REQUIRED ACTION: Search the entries below for the word "LSTM" and copy each line that has it.

Bounding box prediction data
Content starts
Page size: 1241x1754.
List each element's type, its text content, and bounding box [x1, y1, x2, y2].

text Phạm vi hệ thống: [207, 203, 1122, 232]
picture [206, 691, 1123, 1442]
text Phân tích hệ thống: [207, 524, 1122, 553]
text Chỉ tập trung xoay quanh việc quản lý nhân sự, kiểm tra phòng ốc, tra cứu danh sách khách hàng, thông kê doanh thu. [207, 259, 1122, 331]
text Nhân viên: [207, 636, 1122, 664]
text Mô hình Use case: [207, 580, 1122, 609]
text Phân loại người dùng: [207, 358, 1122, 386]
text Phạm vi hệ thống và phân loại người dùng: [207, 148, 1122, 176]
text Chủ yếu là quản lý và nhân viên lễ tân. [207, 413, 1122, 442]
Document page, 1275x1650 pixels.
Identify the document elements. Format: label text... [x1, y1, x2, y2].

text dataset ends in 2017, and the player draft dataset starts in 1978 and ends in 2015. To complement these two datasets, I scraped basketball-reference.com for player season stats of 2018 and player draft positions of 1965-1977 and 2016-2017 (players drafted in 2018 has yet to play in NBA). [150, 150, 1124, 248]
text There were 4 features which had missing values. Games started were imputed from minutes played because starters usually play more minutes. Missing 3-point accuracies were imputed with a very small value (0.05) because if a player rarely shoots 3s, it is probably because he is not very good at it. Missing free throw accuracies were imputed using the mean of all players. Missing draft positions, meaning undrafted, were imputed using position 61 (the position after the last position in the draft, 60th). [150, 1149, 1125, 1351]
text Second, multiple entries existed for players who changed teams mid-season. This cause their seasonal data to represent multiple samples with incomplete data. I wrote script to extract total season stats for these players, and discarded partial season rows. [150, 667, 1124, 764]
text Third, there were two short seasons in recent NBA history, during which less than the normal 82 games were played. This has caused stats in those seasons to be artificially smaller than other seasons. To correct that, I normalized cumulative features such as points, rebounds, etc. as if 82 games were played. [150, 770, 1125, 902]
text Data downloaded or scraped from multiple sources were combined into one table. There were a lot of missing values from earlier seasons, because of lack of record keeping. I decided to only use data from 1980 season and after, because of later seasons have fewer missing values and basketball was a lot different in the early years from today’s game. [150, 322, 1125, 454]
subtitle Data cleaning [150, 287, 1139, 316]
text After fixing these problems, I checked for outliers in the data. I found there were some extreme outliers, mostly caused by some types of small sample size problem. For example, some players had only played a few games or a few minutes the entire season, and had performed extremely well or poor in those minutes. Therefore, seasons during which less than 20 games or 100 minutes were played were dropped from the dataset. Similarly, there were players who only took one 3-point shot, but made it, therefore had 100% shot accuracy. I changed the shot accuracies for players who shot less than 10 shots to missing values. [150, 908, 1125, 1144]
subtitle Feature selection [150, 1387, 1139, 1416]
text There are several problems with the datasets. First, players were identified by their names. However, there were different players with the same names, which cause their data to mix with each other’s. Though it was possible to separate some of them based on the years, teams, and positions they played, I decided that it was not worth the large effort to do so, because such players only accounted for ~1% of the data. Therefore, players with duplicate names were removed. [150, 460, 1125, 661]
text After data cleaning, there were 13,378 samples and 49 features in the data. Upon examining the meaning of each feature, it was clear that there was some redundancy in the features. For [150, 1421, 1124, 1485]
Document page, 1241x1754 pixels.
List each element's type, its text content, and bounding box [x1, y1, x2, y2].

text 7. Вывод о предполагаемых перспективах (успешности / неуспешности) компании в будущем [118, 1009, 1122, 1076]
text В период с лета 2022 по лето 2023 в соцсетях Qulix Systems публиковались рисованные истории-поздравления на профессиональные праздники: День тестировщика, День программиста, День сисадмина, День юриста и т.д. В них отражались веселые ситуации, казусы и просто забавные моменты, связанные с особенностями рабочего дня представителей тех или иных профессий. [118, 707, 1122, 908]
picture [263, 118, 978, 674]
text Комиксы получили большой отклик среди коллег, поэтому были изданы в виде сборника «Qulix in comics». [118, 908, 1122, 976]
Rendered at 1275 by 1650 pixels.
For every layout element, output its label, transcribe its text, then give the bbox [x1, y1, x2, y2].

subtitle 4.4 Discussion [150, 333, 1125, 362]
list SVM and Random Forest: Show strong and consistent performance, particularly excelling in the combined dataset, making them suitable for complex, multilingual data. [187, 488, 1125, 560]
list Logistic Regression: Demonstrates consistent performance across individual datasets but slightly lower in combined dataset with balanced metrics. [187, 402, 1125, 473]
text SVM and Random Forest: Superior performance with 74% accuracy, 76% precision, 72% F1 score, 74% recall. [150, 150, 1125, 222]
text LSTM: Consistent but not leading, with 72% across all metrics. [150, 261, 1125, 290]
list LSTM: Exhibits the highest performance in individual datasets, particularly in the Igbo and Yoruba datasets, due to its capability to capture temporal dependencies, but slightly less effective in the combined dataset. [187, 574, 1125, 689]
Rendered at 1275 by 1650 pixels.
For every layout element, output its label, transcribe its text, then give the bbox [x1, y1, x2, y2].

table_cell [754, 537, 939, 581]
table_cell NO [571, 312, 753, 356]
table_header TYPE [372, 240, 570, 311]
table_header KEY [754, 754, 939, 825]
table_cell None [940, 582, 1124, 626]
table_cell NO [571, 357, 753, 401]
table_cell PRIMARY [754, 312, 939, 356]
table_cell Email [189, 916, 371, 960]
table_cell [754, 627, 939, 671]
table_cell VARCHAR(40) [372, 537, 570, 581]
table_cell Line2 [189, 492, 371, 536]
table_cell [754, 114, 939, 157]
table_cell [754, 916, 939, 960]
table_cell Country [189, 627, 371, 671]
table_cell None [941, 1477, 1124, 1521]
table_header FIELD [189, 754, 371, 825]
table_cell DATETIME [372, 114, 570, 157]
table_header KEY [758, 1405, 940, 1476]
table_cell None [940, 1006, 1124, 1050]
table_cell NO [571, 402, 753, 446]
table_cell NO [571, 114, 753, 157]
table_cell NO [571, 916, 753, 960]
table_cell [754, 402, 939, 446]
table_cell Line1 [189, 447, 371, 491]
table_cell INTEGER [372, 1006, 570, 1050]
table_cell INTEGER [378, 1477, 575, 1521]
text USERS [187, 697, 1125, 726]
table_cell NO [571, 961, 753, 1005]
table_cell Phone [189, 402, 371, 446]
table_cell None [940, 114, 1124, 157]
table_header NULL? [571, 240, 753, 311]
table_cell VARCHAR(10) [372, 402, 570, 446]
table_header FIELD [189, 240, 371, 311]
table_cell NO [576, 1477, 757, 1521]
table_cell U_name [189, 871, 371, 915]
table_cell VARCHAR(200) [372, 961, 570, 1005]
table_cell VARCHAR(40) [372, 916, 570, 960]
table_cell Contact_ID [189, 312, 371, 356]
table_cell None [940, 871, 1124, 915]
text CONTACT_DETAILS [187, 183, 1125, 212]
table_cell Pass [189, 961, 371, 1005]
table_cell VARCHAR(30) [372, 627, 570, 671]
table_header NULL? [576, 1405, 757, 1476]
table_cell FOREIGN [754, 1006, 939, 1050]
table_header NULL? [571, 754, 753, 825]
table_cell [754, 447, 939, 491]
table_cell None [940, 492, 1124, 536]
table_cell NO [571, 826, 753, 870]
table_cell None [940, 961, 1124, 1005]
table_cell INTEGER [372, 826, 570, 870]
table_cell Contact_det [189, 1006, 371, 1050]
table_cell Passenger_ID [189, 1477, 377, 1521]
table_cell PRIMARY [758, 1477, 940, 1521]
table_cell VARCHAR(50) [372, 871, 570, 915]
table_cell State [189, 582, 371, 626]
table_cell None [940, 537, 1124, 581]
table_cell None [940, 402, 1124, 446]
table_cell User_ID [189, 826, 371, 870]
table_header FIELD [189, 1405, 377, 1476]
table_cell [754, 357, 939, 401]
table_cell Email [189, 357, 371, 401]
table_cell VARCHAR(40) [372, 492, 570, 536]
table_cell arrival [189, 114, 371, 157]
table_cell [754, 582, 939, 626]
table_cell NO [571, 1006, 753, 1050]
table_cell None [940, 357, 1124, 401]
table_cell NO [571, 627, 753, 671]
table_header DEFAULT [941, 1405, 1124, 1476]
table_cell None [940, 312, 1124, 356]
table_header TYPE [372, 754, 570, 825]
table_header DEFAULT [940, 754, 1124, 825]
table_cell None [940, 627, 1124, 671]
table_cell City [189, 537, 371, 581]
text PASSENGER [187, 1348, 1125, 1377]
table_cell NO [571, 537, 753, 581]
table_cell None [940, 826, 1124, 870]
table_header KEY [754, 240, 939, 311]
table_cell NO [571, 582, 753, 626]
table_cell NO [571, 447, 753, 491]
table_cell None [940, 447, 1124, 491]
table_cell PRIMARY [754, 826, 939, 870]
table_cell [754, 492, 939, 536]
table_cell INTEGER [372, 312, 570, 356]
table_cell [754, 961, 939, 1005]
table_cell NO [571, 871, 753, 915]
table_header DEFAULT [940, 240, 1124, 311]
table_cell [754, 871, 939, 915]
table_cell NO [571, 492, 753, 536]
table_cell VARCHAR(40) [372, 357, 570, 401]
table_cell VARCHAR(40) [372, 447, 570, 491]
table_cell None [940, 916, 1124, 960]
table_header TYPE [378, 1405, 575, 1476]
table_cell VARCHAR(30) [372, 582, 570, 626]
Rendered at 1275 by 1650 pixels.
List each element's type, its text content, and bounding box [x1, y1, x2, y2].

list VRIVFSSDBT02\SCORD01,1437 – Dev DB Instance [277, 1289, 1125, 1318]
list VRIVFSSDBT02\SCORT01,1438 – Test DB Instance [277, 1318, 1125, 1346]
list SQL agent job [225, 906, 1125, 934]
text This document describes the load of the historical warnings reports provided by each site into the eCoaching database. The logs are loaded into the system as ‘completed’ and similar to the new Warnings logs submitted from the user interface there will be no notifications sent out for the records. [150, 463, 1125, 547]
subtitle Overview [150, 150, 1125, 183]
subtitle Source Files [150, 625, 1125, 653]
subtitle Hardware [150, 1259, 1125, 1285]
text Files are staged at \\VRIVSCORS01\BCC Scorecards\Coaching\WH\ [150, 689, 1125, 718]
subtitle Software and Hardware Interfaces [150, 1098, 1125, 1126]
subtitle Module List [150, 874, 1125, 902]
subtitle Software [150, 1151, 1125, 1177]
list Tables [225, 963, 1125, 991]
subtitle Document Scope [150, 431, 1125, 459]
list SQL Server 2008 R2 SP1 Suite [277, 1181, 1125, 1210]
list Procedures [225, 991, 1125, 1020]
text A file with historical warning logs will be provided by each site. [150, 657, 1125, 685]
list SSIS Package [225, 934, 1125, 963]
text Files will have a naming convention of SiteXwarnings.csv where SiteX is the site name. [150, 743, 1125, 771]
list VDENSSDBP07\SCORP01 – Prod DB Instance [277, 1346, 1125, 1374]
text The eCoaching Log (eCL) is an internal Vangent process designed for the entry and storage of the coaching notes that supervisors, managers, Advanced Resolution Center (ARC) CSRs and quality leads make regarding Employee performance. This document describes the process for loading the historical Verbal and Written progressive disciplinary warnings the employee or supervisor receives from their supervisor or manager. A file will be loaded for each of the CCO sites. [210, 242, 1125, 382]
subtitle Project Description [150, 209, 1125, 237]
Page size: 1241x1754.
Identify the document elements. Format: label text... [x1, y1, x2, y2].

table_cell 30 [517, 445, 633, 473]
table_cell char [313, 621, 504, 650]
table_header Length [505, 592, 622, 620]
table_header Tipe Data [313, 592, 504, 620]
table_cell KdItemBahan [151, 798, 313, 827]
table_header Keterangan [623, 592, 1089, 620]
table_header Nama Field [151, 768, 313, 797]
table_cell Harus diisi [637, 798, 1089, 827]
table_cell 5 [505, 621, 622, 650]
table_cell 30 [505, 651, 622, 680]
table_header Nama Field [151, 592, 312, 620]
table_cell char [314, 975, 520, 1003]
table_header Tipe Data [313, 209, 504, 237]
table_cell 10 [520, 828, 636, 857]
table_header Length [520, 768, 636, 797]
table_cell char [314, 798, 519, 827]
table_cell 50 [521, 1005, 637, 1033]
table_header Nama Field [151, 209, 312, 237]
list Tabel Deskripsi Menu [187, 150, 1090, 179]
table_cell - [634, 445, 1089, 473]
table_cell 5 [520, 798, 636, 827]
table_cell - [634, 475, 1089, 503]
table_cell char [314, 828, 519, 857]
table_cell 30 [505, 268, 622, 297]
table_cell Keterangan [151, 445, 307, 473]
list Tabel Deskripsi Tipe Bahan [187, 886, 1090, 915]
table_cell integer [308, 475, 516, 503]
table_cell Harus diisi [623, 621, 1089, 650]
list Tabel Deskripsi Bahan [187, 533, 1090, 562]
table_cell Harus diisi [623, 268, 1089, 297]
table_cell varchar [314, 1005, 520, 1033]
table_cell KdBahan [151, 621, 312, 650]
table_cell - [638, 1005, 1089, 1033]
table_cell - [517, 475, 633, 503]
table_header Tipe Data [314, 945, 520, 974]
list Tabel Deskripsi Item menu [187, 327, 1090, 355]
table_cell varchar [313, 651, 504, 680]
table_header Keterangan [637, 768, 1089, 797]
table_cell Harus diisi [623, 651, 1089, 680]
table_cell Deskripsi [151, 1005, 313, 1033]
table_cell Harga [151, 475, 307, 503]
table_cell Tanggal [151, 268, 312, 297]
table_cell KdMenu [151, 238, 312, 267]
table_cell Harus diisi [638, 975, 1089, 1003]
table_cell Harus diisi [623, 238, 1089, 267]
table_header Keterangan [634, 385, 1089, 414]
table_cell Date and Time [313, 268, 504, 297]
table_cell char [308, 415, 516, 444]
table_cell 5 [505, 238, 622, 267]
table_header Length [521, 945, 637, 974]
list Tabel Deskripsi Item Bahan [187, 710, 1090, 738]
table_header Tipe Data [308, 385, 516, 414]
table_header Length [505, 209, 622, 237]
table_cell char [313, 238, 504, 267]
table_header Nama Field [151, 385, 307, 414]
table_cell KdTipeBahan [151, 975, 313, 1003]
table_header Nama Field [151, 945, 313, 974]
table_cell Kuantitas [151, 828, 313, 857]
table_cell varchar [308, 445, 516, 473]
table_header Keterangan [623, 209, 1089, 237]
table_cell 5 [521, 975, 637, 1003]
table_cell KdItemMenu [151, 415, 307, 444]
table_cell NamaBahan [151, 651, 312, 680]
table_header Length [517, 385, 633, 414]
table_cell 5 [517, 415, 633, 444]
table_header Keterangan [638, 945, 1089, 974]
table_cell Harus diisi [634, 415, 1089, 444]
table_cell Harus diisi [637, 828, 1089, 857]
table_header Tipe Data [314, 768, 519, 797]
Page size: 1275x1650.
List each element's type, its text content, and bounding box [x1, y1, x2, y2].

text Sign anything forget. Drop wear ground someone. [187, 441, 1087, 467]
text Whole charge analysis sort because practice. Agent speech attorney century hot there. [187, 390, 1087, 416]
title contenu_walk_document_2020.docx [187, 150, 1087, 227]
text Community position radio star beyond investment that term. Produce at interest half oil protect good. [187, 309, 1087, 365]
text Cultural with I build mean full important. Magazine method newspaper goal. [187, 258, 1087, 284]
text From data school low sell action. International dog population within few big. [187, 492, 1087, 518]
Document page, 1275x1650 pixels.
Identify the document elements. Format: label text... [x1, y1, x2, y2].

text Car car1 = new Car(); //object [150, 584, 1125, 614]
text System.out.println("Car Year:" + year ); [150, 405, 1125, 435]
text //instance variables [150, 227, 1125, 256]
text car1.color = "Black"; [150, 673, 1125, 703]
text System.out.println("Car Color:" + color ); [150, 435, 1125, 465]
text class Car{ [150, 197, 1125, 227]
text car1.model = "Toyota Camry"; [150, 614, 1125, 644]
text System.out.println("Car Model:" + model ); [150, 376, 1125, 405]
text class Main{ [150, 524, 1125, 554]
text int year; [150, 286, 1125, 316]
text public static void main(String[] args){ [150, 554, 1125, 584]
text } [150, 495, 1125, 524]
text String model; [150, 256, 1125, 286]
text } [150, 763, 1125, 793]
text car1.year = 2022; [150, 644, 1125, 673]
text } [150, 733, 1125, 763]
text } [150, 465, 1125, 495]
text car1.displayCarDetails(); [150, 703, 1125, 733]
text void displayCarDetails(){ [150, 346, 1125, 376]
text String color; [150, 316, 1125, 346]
Content ends
ANSWER BOX:
text LSTM: Consistent but not leading, with 72% across all metrics. [150, 261, 1125, 290]
list LSTM: Exhibits the highest performance in individual datasets, particularly in the Igbo and Yoruba datasets, due to its capability to capture temporal dependencies, but slightly less effective in the combined dataset. [187, 574, 1125, 689]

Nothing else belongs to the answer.